Hoje, portanto, não são os assírios, sumérios, acádios, babilônios, filisteus, entre outros, que, desde 4 mil A.C, buscam se estabelecer nas terras áridas e montanhosas, regadas pelo vento que se insinua dos rios Eufrates, Tigre, Jordão e Nilo e do Mediterrâneo, acumulando uma fúria seca nas profundezas desta região, que era predominantemente chamada de Mesopotâmia.
Destes, a maioria se diluiu em outros povos descendentes e os únicos que se perpetuaram como povo foram os hebreus. Substitua hebreus por Israel e assírios e etc por Arábia Saudita, Síria, Irã, Iraque, Emirados Árabes, Catar e daí por diante e se percebe que a luta pelo domínio ou pela defesa na região, com a roupagem da tecnologia, continua similar.
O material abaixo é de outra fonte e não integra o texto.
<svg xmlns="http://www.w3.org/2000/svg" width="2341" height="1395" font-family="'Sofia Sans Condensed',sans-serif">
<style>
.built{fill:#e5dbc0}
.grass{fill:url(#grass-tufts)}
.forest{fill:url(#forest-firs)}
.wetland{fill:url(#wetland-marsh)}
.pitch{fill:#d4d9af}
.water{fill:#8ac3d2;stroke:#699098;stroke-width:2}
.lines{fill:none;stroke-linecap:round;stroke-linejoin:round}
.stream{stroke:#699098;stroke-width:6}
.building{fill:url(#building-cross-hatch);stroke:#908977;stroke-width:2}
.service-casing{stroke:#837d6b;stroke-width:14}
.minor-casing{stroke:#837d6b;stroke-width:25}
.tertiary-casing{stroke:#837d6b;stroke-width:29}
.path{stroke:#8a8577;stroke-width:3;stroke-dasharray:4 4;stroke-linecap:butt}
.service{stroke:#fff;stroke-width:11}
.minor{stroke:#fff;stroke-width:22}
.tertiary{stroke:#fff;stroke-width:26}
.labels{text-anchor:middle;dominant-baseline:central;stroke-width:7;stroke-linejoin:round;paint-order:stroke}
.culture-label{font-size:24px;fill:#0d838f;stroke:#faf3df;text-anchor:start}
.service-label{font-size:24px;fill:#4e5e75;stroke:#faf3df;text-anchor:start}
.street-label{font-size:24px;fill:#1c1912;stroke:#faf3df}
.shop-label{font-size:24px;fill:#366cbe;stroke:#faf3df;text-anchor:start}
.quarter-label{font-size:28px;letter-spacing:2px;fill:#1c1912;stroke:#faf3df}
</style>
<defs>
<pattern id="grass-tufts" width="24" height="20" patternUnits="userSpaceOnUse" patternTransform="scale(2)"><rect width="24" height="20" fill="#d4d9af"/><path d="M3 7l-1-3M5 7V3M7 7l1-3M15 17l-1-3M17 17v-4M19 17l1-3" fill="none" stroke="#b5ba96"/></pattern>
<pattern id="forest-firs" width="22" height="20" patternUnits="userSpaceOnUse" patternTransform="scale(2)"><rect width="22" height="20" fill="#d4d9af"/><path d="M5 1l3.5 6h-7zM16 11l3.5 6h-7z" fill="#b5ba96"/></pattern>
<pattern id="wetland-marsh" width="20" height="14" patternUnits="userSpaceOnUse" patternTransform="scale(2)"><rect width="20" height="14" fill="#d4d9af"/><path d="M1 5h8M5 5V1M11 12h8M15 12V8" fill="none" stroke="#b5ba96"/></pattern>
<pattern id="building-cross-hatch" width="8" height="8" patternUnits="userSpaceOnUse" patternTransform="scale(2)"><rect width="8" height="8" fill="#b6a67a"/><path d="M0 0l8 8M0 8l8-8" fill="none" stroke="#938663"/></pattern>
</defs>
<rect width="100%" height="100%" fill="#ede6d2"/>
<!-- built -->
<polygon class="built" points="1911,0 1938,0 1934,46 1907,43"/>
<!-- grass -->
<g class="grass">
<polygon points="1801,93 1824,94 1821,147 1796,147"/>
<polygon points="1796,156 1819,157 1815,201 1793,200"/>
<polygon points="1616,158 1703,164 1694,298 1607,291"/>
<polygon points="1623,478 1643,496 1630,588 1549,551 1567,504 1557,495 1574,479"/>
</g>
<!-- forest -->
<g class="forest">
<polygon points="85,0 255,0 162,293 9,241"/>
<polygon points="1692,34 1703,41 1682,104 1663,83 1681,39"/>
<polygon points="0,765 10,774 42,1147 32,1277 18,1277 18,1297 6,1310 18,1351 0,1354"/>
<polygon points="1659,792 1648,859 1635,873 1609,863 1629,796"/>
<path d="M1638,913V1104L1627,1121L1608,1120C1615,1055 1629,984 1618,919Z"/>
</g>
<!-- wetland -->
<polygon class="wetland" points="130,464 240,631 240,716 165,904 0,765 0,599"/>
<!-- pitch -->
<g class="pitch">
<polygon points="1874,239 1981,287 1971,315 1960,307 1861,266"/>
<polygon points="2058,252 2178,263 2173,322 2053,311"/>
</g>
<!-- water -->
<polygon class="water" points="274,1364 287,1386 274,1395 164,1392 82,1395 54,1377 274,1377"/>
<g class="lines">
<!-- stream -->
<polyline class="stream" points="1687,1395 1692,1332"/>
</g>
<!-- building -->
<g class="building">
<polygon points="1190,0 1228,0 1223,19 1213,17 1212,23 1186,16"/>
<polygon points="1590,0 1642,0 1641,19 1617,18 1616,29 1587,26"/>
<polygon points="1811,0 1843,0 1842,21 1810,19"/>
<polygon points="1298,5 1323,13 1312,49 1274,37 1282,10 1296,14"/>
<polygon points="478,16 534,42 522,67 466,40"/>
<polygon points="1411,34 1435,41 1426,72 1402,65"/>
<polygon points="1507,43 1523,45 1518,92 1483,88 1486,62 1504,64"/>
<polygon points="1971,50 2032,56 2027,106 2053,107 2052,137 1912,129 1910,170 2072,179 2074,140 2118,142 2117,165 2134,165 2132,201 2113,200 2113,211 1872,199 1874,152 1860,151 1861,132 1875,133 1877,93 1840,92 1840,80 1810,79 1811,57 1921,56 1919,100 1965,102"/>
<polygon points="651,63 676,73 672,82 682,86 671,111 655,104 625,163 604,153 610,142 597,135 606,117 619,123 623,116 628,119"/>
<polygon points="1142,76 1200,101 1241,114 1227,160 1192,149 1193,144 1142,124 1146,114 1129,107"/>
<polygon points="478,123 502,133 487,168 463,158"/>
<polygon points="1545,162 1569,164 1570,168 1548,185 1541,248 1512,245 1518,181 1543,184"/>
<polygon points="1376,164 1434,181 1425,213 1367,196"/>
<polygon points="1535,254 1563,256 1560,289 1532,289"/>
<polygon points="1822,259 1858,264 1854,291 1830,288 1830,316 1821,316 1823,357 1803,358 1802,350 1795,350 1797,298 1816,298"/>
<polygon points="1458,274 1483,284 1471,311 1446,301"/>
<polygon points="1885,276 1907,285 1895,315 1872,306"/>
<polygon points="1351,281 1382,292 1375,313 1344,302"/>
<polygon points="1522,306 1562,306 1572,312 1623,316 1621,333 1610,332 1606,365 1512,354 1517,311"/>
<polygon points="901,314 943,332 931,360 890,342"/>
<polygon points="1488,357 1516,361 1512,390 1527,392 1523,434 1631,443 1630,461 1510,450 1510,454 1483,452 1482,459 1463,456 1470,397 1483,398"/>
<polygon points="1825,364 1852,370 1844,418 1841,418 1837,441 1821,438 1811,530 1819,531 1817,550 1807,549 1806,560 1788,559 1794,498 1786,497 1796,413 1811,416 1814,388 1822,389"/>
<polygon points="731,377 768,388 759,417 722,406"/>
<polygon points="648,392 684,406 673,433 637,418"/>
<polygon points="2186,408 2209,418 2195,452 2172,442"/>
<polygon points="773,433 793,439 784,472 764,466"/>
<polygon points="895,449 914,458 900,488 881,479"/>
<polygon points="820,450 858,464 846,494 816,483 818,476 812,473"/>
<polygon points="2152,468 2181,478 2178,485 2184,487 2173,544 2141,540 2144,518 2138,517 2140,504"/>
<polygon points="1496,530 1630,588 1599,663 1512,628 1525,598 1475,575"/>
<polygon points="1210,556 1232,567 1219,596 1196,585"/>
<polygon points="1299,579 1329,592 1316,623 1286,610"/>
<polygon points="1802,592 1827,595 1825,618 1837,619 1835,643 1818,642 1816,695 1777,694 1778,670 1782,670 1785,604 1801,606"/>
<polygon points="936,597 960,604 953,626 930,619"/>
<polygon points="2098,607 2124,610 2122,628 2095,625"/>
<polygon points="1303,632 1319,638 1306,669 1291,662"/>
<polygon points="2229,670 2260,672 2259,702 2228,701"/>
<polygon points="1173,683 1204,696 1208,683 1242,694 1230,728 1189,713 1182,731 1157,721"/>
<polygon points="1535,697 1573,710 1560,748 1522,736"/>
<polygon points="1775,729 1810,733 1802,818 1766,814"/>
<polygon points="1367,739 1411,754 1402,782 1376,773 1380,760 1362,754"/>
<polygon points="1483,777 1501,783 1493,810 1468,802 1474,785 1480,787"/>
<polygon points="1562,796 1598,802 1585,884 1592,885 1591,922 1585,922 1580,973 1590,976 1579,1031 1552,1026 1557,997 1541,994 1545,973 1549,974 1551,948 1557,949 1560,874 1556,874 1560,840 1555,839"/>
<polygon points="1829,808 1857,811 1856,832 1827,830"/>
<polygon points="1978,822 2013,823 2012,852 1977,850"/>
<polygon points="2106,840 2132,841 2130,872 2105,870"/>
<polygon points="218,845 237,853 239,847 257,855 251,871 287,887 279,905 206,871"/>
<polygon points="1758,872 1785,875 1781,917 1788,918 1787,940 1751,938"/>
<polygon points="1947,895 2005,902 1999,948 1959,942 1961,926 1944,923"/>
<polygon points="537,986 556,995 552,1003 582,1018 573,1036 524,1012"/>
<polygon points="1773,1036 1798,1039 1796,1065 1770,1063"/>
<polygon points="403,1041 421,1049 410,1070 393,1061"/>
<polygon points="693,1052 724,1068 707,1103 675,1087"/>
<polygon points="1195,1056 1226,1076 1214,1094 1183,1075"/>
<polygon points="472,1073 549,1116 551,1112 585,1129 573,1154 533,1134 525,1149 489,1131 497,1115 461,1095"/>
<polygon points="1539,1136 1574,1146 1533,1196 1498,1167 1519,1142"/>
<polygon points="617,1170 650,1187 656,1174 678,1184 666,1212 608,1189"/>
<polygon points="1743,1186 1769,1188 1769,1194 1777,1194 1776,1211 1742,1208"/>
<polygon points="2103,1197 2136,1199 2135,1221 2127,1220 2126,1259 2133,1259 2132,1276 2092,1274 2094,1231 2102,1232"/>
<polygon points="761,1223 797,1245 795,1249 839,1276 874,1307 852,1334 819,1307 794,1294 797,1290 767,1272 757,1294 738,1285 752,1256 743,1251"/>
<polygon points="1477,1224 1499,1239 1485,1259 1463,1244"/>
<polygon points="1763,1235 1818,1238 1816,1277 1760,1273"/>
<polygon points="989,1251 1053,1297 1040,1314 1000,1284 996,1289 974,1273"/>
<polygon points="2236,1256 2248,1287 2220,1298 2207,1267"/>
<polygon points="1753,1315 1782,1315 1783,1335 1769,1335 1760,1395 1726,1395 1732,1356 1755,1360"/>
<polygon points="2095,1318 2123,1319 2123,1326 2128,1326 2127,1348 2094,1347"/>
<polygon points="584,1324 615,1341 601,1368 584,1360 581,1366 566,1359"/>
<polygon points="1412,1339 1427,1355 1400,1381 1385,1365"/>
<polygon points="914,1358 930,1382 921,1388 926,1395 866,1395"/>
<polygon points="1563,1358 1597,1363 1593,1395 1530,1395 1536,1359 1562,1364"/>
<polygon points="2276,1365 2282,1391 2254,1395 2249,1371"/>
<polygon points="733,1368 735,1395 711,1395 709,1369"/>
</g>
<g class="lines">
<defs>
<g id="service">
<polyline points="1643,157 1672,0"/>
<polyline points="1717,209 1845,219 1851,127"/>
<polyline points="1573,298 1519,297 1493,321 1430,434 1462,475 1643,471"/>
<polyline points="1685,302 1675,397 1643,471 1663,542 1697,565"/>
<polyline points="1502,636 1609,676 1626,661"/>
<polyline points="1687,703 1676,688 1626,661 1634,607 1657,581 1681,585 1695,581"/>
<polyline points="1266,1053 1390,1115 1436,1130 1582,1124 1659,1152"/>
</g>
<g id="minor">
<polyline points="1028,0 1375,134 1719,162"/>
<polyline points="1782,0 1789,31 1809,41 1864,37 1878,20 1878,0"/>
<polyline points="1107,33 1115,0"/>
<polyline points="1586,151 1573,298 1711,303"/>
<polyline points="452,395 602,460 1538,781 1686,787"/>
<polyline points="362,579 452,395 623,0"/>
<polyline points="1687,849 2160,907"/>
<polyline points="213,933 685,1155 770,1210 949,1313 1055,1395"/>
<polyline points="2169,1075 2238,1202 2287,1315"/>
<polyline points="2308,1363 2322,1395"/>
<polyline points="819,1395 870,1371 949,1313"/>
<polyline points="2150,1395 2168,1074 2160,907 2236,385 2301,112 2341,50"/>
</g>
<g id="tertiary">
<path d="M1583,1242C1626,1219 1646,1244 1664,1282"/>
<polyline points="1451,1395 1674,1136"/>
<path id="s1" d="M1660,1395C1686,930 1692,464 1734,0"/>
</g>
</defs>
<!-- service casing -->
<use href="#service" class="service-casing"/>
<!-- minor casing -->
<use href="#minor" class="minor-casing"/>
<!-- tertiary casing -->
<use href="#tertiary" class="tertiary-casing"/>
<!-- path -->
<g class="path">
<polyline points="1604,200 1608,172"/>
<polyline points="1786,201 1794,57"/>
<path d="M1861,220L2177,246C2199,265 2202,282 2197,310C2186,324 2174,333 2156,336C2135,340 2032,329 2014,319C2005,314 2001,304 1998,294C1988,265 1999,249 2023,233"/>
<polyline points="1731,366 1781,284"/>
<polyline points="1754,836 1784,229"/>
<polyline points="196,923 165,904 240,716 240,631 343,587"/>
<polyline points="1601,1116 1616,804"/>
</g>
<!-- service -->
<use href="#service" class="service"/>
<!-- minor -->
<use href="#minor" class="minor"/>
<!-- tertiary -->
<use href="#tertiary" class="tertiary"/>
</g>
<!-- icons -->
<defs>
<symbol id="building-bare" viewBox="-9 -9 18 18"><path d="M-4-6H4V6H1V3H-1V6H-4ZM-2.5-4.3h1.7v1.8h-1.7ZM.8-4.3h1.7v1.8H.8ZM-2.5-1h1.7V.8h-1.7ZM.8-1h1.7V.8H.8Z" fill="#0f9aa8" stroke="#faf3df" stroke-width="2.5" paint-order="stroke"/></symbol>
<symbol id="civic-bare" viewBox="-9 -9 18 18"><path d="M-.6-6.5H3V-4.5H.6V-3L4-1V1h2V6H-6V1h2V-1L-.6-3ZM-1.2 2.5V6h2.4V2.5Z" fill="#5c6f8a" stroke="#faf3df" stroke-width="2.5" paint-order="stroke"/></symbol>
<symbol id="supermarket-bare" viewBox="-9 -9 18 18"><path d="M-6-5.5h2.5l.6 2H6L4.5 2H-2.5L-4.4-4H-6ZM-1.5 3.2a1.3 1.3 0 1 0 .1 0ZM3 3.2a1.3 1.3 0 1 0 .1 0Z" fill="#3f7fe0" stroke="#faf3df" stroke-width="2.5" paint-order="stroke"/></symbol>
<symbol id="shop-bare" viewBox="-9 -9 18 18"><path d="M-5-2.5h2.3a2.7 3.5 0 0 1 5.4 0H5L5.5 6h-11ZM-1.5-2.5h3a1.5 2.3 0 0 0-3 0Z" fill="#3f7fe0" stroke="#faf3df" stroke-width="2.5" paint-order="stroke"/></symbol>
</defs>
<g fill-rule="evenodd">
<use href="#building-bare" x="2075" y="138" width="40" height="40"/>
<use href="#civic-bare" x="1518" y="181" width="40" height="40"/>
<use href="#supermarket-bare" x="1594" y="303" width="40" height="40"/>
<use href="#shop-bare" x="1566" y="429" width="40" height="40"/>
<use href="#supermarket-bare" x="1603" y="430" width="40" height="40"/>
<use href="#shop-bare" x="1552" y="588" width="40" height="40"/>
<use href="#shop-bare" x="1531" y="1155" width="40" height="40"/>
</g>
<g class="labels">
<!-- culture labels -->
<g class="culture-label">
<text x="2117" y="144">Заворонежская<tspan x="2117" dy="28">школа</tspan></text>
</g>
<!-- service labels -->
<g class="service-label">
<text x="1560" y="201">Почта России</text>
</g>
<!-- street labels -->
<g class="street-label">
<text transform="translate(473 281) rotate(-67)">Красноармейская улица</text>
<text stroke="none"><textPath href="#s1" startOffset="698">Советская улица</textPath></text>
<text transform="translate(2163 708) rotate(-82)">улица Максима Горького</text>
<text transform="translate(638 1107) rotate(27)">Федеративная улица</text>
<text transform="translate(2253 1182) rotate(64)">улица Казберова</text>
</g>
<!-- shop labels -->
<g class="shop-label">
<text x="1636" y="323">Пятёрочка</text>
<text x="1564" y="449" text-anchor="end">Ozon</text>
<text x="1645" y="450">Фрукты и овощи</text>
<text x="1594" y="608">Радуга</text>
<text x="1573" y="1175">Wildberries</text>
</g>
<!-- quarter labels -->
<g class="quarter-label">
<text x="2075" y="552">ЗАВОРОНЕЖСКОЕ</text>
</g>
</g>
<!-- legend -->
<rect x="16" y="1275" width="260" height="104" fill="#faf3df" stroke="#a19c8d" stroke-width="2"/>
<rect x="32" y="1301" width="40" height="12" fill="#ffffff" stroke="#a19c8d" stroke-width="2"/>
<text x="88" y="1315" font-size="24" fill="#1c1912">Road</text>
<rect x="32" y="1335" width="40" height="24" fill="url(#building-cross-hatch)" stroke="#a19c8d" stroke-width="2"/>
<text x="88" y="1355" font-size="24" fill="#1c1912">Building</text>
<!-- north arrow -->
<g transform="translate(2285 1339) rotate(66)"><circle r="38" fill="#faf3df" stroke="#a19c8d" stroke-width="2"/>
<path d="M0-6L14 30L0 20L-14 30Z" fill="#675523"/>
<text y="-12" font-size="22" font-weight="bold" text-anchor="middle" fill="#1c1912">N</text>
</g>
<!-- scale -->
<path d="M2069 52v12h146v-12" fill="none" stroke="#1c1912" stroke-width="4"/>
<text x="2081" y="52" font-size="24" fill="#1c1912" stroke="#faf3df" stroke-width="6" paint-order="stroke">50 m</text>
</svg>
A maior diferença, no entanto, é que Israel (antes os hebreus), sempre alvo de boa parte dos conflitos, agora se tornou novamente um observador. Isso já aconteceu em outras ocasiões, como na própria guerra do Golfo, em 1991.
Na época, o governo de Saddam Hussein, para provocar, tentou incluir Israel na guerra, lançando mísseis scuds sobre cidades israelenses. Inteligentemente, o governo do então primeiro-ministro Yitzhak Shamir, apoiado pelos Estados Unidos, não reagiu. Só iria fazê-lo em caso de extrema necessidade.
O mesmo vale para a atual situação. Estrategistas israelenses sabem que é muito possível o Irã, por meio do Hezbollah, iniciar um conflito militar com Israel. Gennari também considera essa possibilidade.
— Israel está como observador, para ver até onde a situação vai chegar. Estão tentando jogar Israel nesta fogueira, mas o governo israelense está atento, com toda a estratégia e a bagagem que tem. Israel já deixou de entrar em conflitos quando considerou esta a melhor solução.